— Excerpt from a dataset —
((

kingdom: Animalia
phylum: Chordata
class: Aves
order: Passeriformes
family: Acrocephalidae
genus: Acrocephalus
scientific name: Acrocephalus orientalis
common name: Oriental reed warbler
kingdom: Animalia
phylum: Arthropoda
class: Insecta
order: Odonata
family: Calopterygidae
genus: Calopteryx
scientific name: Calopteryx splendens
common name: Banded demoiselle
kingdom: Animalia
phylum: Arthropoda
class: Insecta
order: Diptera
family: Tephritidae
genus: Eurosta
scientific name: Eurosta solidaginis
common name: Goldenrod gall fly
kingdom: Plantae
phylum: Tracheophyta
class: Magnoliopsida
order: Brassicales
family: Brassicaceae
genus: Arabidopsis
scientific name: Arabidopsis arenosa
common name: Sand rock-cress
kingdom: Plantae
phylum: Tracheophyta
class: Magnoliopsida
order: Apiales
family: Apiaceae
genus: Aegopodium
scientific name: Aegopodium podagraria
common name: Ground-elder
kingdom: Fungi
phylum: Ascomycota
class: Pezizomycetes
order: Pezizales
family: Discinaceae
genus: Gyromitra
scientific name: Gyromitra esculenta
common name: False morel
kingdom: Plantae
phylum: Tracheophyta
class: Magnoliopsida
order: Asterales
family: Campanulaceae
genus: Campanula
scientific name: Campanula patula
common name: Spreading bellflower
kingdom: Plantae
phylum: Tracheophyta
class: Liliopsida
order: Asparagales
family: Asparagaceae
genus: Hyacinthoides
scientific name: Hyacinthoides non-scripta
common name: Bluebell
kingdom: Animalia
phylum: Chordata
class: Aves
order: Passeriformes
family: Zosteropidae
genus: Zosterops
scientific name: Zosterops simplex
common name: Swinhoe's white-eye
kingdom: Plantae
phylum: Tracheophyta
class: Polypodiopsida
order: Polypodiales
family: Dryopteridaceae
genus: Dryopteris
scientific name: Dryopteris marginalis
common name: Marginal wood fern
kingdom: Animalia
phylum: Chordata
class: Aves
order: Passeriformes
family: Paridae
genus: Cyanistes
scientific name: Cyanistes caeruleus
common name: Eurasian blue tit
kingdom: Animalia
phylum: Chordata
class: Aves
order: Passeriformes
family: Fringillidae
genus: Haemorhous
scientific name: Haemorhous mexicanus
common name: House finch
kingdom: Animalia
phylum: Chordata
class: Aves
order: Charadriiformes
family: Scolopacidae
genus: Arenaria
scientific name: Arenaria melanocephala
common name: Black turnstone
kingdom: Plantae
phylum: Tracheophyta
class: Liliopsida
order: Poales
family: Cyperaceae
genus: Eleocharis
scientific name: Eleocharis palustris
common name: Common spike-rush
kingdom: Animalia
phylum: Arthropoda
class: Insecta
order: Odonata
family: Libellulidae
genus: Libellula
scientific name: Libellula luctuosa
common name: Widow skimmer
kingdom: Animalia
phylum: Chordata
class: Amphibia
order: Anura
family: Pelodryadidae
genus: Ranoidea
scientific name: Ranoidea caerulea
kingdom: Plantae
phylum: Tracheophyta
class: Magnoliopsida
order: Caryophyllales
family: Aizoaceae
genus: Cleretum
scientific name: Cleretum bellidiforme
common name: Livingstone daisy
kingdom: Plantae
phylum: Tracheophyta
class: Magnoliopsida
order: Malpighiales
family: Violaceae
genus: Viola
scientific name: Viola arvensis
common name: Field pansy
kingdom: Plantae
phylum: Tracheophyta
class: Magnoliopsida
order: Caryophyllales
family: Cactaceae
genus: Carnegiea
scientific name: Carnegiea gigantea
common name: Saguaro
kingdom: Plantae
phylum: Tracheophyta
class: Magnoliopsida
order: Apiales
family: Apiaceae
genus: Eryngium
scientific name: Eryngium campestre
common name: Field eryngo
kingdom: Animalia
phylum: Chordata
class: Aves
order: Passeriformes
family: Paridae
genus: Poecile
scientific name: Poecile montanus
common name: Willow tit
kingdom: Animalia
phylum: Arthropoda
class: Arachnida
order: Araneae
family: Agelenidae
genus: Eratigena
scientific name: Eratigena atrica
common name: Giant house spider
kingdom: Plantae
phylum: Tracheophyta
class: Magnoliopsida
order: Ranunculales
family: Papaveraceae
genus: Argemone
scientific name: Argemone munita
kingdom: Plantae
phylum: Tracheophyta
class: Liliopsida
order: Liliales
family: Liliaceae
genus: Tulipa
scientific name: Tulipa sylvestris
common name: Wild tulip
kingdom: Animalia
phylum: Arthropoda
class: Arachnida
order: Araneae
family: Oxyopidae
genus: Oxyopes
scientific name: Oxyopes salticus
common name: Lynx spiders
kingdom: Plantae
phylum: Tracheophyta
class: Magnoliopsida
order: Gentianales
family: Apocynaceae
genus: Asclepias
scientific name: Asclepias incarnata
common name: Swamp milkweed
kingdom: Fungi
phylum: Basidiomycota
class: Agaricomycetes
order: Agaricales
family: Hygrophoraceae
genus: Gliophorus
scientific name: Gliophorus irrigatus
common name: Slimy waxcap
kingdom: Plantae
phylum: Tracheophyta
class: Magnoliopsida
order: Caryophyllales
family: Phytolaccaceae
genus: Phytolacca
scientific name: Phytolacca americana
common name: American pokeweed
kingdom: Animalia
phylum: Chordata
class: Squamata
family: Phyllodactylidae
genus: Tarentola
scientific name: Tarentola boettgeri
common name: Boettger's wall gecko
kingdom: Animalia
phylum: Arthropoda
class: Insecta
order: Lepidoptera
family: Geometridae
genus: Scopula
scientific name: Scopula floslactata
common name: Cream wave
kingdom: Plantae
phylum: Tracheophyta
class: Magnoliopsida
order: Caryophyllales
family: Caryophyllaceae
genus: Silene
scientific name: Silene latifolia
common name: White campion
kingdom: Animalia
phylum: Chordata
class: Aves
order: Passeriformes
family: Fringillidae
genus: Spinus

))

— REQUIREMENTS —
Can you write out all the records again, switching every "common name" to "vernacular name" and leaving everything else as it is?

— RESULT FOR THIS EXERCISE —
kingdom: Animalia
phylum: Chordata
class: Aves
order: Passeriformes
family: Acrocephalidae
genus: Acrocephalus
scientific name: Acrocephalus orientalis
vernacular name: Oriental reed warbler
kingdom: Animalia
phylum: Arthropoda
class: Insecta
order: Odonata
family: Calopterygidae
genus: Calopteryx
scientific name: Calopteryx splendens
vernacular name: Banded demoiselle
kingdom: Animalia
phylum: Arthropoda
class: Insecta
order: Diptera
family: Tephritidae
genus: Eurosta
scientific name: Eurosta solidaginis
vernacular name: Goldenrod gall fly
kingdom: Plantae
phylum: Tracheophyta
class: Magnoliopsida
order: Brassicales
family: Brassicaceae
genus: Arabidopsis
scientific name: Arabidopsis arenosa
vernacular name: Sand rock-cress
kingdom: Plantae
phylum: Tracheophyta
class: Magnoliopsida
order: Apiales
family: Apiaceae
genus: Aegopodium
scientific name: Aegopodium podagraria
vernacular name: Ground-elder
kingdom: Fungi
phylum: Ascomycota
class: Pezizomycetes
order: Pezizales
family: Discinaceae
genus: Gyromitra
scientific name: Gyromitra esculenta
vernacular name: False morel
kingdom: Plantae
phylum: Tracheophyta
class: Magnoliopsida
order: Asterales
family: Campanulaceae
genus: Campanula
scientific name: Campanula patula
vernacular name: Spreading bellflower
kingdom: Plantae
phylum: Tracheophyta
class: Liliopsida
order: Asparagales
family: Asparagaceae
genus: Hyacinthoides
scientific name: Hyacinthoides non-scripta
vernacular name: Bluebell
kingdom: Animalia
phylum: Chordata
class: Aves
order: Passeriformes
family: Zosteropidae
genus: Zosterops
scientific name: Zosterops simplex
vernacular name: Swinhoe's white-eye
kingdom: Plantae
phylum: Tracheophyta
class: Polypodiopsida
order: Polypodiales
family: Dryopteridaceae
genus: Dryopteris
scientific name: Dryopteris marginalis
vernacular name: Marginal wood fern
kingdom: Animalia
phylum: Chordata
class: Aves
order: Passeriformes
family: Paridae
genus: Cyanistes
scientific name: Cyanistes caeruleus
vernacular name: Eurasian blue tit
kingdom: Animalia
phylum: Chordata
class: Aves
order: Passeriformes
family: Fringillidae
genus: Haemorhous
scientific name: Haemorhous mexicanus
vernacular name: House finch
kingdom: Animalia
phylum: Chordata
class: Aves
order: Charadriiformes
family: Scolopacidae
genus: Arenaria
scientific name: Arenaria melanocephala
vernacular name: Black turnstone
kingdom: Plantae
phylum: Tracheophyta
class: Liliopsida
order: Poales
family: Cyperaceae
genus: Eleocharis
scientific name: Eleocharis palustris
vernacular name: Common spike-rush
kingdom: Animalia
phylum: Arthropoda
class: Insecta
order: Odonata
family: Libellulidae
genus: Libellula
scientific name: Libellula luctuosa
vernacular name: Widow skimmer
kingdom: Animalia
phylum: Chordata
class: Amphibia
order: Anura
family: Pelodryadidae
genus: Ranoidea
scientific name: Ranoidea caerulea
kingdom: Plantae
phylum: Tracheophyta
class: Magnoliopsida
order: Caryophyllales
family: Aizoaceae
genus: Cleretum
scientific name: Cleretum bellidiforme
vernacular name: Livingstone daisy
kingdom: Plantae
phylum: Tracheophyta
class: Magnoliopsida
order: Malpighiales
family: Violaceae
genus: Viola
scientific name: Viola arvensis
vernacular name: Field pansy
kingdom: Plantae
phylum: Tracheophyta
class: Magnoliopsida
order: Caryophyllales
family: Cactaceae
genus: Carnegiea
scientific name: Carnegiea gigantea
vernacular name: Saguaro
kingdom: Plantae
phylum: Tracheophyta
class: Magnoliopsida
order: Apiales
family: Apiaceae
genus: Eryngium
scientific name: Eryngium campestre
vernacular name: Field eryngo
kingdom: Animalia
phylum: Chordata
class: Aves
order: Passeriformes
family: Paridae
genus: Poecile
scientific name: Poecile montanus
vernacular name: Willow tit
kingdom: Animalia
phylum: Arthropoda
class: Arachnida
order: Araneae
family: Agelenidae
genus: Eratigena
scientific name: Eratigena atrica
vernacular name: Giant house spider
kingdom: Plantae
phylum: Tracheophyta
class: Magnoliopsida
order: Ranunculales
family: Papaveraceae
genus: Argemone
scientific name: Argemone munita
kingdom: Plantae
phylum: Tracheophyta
class: Liliopsida
order: Liliales
family: Liliaceae
genus: Tulipa
scientific name: Tulipa sylvestris
vernacular name: Wild tulip
kingdom: Animalia
phylum: Arthropoda
class: Arachnida
order: Araneae
family: Oxyopidae
genus: Oxyopes
scientific name: Oxyopes salticus
vernacular name: Lynx spiders
kingdom: Plantae
phylum: Tracheophyta
class: Magnoliopsida
order: Gentianales
family: Apocynaceae
genus: Asclepias
scientific name: Asclepias incarnata
vernacular name: Swamp milkweed
kingdom: Fungi
phylum: Basidiomycota
class: Agaricomycetes
order: Agaricales
family: Hygrophoraceae
genus: Gliophorus
scientific name: Gliophorus irrigatus
vernacular name: Slimy waxcap
kingdom: Plantae
phylum: Tracheophyta
class: Magnoliopsida
order: Caryophyllales
family: Phytolaccaceae
genus: Phytolacca
scientific name: Phytolacca americana
vernacular name: American pokeweed
kingdom: Animalia
phylum: Chordata
class: Squamata
family: Phyllodactylidae
genus: Tarentola
scientific name: Tarentola boettgeri
vernacular name: Boettger's wall gecko
kingdom: Animalia
phylum: Arthropoda
class: Insecta
order: Lepidoptera
family: Geometridae
genus: Scopula
scientific name: Scopula floslactata
vernacular name: Cream wave
kingdom: Plantae
phylum: Tracheophyta
class: Magnoliopsida
order: Caryophyllales
family: Caryophyllaceae
genus: Silene
scientific name: Silene latifolia
vernacular name: White campion
kingdom: Animalia
phylum: Chordata
class: Aves
order: Passeriformes
family: Fringillidae
genus: Spinus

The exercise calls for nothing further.